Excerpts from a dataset
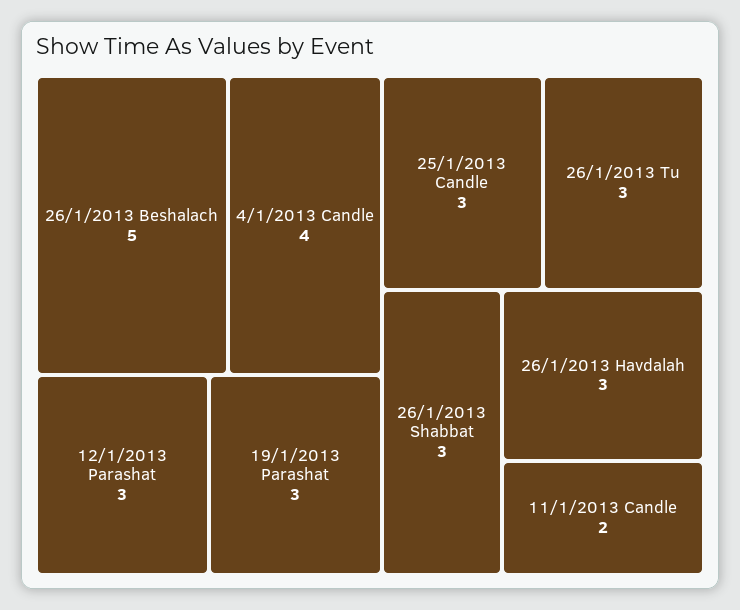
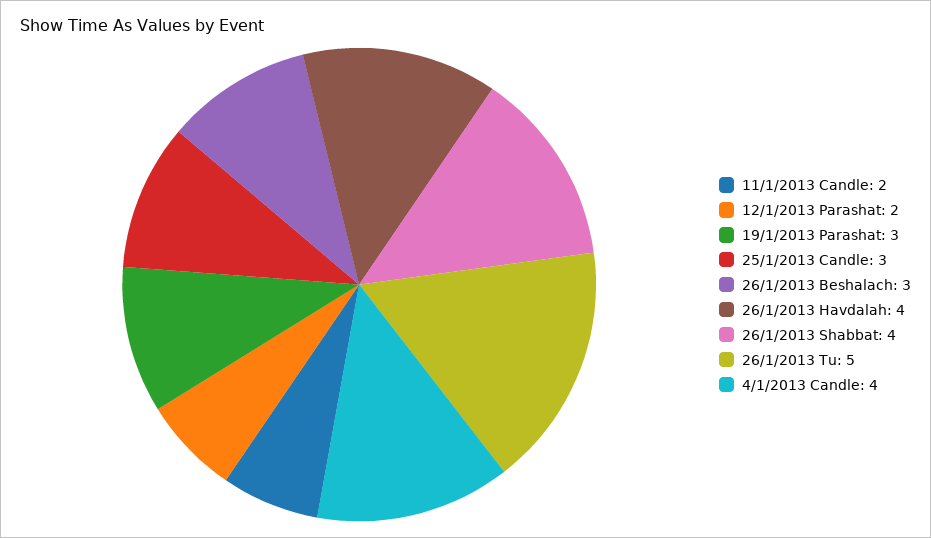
  {
-   "26/1/2013 Beshalach": 5,
+   "26/1/2013 Beshalach": 3,
    "4/1/2013 Candle": 4,
-   "12/1/2013 Parashat": 3,
+   "12/1/2013 Parashat": 2,
    "19/1/2013 Parashat": 3,
    "25/1/2013 Candle": 3,
-   "26/1/2013 Tu": 3,
+   "26/1/2013 Tu": 5,
-   "26/1/2013 Shabbat": 3,
+   "26/1/2013 Shabbat": 4,
-   "26/1/2013 Havdalah": 3,
+   "26/1/2013 Havdalah": 4,
    "11/1/2013 Candle": 2
  }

* Work item
All the records need to be repeated exactly, with the images dropped.

* Response to this exercise
  {
-   "26/1/2013 Beshalach": 5,
+   "26/1/2013 Beshalach": 3,
    "4/1/2013 Candle": 4,
-   "12/1/2013 Parashat": 3,
+   "12/1/2013 Parashat": 2,
    "19/1/2013 Parashat": 3,
    "25/1/2013 Candle": 3,
-   "26/1/2013 Tu": 3,
+   "26/1/2013 Tu": 5,
-   "26/1/2013 Shabbat": 3,
+   "26/1/2013 Shabbat": 4,
-   "26/1/2013 Havdalah": 3,
+   "26/1/2013 Havdalah": 4,
    "11/1/2013 Candle": 2
  }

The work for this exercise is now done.